→ **Exercise instructions**
a) Decide whether each statement agrees with the forum thread about the Transcend USB drive, answering yes or no and quoting the deciding words: (i) the reviewer paid Rs. 1750 for the drive; (ii) the drive performed well in the Intex front USB inputs; (iii) when buying a 2 GB drive, Ash HFZ found a Hi-Speed model.
b) In the forum thread about the Transcend USB drive, what capacity did the drive show after it was formatted with NTFS?
c) From the forum thread about the Transcend USB drive, reproduce the passage from "Hmm thats pretty" to "the V30 series...".

→ **Excerpt provided**
+--

# Review : 4 GB Transcend JetFlash V30 USB Drive



## dr_jimit (Aug 30, 2007)

Hi friends,
I got a 4 GB Transcend JetFlash V30 USB Drive, Rs. 1750


Formated with NTFS, shows around 4,101,992,448 Bytes = 3.81 GB
Very good performance,

Works good with ReadyBoost, YES it works !!!! [It has also logo written on its pack]

In Vista with c2d, 1 gb ram, Highest speed I got

Read ~ 17 MB / Sec

Write ~ 6 MB / Sec

With a 600 MB Video file transfer
when directly put on motherboard's USB 2.0 slots,


it is not performaing well in Intex front USB inputs, must be due to cheaper poor quality hardware of intex cabinet 

And a very good Software bundled with it,10 -15 tools for just other uses of usb drive,But I never used them only once to c what they were []

and a lovely silky belt

1 Minor Strange Problem I got

It gets slightly HEATED !!!!!!!!!!!!!! on prolong use, [actually i will say warmed up , not heated] !!!

At the end of the day i am Fully satisfied,  worth money !


----------



## gofeddy (Aug 30, 2007)

4 gb for 1750 is quite good


----------



## infra_red_dude (Aug 30, 2007)

6 and 17 MB/s is quite decent speed for V30 series  and the readyboost logo is a new addition to this series! thats good....

@dr_jimit
now that you've got the drive, you may wanna install this suite on it:
*portableapps.com/

wherever you go, take ur world wid you!


----------



## Ash HFZ (Aug 31, 2007)

Hmm thats pretty economic for 4Gb dude.... But the one thing I notice is that only the V30 models (with low write speeds) are the only ones commonly available in the Indian market and the Hi-Speed models arent available...

I bought a 1GB Transcend Flash drive JetFlash120 (a Hi-Speed one) around 1.5 years ago.... But now when I went to purchase a 2 GB drive I could not find even a single Hi-Speed model  and had to settle for the V30 series...


----------



## infra_red_dude (Aug 31, 2007)

yes all the models haf been replaced by V30 series primarily coz they are cheap....


----------



## Ash HFZ (Aug 31, 2007)

Yeah but copying data of roughly 2 GB on the pen drive takes quite a long time on it compared to what I had on my 1 GB....


----------

+--

→ **Material shown**
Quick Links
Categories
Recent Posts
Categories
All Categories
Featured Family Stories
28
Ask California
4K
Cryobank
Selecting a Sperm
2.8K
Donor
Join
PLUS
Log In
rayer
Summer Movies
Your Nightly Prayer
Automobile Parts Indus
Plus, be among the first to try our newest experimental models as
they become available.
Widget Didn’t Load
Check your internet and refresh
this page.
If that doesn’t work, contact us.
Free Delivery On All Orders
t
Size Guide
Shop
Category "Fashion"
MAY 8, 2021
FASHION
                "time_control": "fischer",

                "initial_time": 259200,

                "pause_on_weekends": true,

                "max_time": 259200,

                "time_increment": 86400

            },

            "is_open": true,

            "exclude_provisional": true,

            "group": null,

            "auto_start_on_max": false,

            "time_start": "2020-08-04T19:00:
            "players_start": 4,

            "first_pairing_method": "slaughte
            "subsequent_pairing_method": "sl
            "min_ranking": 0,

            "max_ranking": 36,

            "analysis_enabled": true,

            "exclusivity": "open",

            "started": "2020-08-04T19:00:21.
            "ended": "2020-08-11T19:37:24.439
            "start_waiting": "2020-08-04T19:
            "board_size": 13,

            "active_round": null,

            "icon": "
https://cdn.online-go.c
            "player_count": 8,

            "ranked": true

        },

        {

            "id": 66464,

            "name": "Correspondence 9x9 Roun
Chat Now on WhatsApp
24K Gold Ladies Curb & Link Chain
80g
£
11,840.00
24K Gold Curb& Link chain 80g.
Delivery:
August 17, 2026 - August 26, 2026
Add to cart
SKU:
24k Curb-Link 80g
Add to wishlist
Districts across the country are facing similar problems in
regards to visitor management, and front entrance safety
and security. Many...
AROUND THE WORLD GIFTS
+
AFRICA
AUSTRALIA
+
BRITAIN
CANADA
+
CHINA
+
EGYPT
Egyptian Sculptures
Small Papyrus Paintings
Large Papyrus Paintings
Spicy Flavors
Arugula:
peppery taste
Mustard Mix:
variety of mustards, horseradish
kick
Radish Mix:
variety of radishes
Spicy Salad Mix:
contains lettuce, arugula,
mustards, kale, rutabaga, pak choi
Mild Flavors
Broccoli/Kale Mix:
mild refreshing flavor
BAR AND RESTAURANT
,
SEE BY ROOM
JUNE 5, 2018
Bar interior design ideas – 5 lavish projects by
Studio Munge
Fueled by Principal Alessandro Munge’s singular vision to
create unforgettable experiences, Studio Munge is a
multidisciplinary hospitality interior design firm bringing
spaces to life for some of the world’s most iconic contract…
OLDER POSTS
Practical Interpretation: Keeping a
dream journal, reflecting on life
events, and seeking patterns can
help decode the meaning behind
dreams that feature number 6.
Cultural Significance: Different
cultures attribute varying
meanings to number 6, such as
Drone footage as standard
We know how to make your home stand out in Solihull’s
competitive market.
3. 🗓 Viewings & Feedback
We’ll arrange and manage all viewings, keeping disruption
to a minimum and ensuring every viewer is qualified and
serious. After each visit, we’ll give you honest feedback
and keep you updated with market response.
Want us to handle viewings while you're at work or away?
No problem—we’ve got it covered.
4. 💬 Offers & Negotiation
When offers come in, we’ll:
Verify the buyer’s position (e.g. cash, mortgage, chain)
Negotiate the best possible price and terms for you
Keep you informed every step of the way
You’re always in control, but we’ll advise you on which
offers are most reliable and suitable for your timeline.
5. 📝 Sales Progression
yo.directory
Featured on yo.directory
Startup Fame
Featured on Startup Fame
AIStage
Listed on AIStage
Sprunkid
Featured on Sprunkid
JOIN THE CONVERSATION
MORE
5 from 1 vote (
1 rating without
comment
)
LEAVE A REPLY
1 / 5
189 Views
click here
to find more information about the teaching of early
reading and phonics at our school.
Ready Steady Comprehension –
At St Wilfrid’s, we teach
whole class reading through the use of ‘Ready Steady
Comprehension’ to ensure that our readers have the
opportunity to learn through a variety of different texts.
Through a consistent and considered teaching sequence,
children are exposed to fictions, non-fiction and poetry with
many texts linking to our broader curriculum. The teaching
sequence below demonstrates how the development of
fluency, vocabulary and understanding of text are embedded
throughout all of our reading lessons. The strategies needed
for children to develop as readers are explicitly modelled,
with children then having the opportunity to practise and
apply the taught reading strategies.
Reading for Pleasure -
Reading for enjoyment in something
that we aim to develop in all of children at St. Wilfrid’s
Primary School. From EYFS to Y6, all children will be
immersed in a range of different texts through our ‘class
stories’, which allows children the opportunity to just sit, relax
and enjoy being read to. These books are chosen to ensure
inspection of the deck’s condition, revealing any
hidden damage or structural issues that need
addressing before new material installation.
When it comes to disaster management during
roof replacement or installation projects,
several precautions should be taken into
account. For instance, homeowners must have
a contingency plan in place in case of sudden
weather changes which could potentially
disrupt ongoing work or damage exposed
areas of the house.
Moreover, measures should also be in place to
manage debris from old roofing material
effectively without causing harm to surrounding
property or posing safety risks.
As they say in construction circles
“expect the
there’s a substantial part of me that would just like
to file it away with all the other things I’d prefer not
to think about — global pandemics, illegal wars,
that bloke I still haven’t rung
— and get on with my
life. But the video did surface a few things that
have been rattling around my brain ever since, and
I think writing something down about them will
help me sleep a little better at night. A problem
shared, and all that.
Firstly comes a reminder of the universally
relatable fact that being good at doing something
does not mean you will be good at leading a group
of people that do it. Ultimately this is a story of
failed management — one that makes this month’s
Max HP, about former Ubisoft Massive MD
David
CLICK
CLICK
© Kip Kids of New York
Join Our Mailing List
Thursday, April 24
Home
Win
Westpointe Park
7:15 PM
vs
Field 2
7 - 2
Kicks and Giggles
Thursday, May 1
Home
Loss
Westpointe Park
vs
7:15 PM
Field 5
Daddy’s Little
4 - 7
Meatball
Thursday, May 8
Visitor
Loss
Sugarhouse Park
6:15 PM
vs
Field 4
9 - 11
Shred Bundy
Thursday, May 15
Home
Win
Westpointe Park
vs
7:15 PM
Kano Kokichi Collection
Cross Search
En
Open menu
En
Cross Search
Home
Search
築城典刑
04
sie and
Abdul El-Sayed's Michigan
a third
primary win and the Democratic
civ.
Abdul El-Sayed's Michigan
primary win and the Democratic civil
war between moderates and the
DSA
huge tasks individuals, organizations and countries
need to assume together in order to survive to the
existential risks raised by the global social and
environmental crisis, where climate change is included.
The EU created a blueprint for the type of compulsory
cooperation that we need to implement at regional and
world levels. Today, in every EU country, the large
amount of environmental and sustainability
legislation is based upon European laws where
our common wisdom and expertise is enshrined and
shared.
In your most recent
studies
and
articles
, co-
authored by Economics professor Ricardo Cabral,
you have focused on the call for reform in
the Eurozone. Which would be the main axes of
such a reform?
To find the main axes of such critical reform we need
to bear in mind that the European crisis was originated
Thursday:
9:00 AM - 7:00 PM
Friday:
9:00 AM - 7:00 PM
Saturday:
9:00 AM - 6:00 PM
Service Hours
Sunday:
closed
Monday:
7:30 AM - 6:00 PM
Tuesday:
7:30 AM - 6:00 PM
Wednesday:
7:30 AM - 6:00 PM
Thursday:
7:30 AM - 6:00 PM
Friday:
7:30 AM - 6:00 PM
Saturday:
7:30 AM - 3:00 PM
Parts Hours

+--

→ **Exercise responses**
a)
(i) Yes: "I got a 4 GB Transcend JetFlash V30 USB Drive, Rs. 1750"
(ii) No: "it is not performaing well in Intex front USB inputs"
(iii) No: "I could not find even a single Hi-Speed model"

b) About 4,101,992,448 bytes, or 3.81 GB.

c)
Hmm thats pretty economic for 4Gb dude.... But the one thing I notice is that only the V30 models (with low write speeds) are the only ones commonly available in the Indian market and the Hi-Speed models arent available...

I bought a 1GB Transcend Flash drive JetFlash120 (a Hi-Speed one) around 1.5 years ago.... But now when I went to purchase a 2 GB drive I could not find even a single Hi-Speed model  and had to settle for the V30 series...